Most clients only track sales or leads. But visitors often take a ton of different actions on a website. All of these events are important. Tracking a variety of events on a website can give insight into what is working on your site. Is there an unexpected obstacle keeping people from finishing a checkout? Are visitors clicking on text that they’re expecting to be a link but isn’t? 

You can create a website with specific intentions for how visitors will interact with it. But you’ll never know what people are really doing unless you’re tracking key events all over your website.

The Fix:

There are a variety of heatmap tools available at several different price points. Heatmap software lets you see how visitors interact with your site. You can see where they click, where they scroll, etc. 

The point of a heatmap is to get insight into what the sticky points and dropout points are on your website.

You can also work to identify several different events on your website to track. These events can be anything you can think of – clicks, scroll depth, time on page, etc. 

Then you can set up event tracking on Google Analytics to count how many times people do these events. You can set these up through Google Tag Manager. If you don’t have Google Tag Manager, you can add a code snippet to your website to track these events.
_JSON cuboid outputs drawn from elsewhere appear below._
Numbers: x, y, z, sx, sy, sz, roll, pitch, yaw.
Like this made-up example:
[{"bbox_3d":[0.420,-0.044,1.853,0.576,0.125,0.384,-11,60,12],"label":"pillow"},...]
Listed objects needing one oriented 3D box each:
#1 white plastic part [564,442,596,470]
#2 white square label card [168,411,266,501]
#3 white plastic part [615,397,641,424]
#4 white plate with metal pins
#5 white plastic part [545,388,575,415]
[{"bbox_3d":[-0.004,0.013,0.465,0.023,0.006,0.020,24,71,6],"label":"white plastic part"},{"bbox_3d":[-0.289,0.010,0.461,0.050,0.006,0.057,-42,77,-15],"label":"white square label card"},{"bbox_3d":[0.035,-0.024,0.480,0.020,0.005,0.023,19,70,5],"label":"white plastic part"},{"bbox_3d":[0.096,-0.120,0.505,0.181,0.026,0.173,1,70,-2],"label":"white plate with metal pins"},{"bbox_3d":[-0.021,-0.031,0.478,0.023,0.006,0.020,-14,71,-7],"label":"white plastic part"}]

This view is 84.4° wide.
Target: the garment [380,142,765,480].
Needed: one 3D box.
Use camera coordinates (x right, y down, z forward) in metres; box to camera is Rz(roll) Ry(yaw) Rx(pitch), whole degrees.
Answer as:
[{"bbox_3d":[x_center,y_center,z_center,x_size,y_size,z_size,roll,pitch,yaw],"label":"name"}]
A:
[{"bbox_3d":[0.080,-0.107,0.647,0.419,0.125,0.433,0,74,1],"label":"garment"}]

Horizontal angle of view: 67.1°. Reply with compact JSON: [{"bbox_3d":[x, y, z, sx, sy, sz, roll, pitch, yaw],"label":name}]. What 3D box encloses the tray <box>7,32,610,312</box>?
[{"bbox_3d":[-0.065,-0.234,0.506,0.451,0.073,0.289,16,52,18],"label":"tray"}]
Using Events as Conversions

If you want to see what kinds of events your marketing campaigns drive, you can import these events into Google Ads as conversions. If you only want to track these conversions and not have your automated bidding optimize for these events, then you can go into your Google Ads account to Settings > Conversions

Find the conversion you don’t want to track. Then uncheck the box next to “Include in Conversions.” From then on, you’ll see those events under the All Conversions column, but not the Conversions column.

Once you have these common issues addressed, you’ll start to get worthwhile insights about your website and marketing. Then you can make effective decisions that can make a positive impact on your leads or revenue. 

Fixing these issues can also form a foundation for you to set up more complex tracking – like recording exactly how long people take in your checkout or identifying pagespeed issues.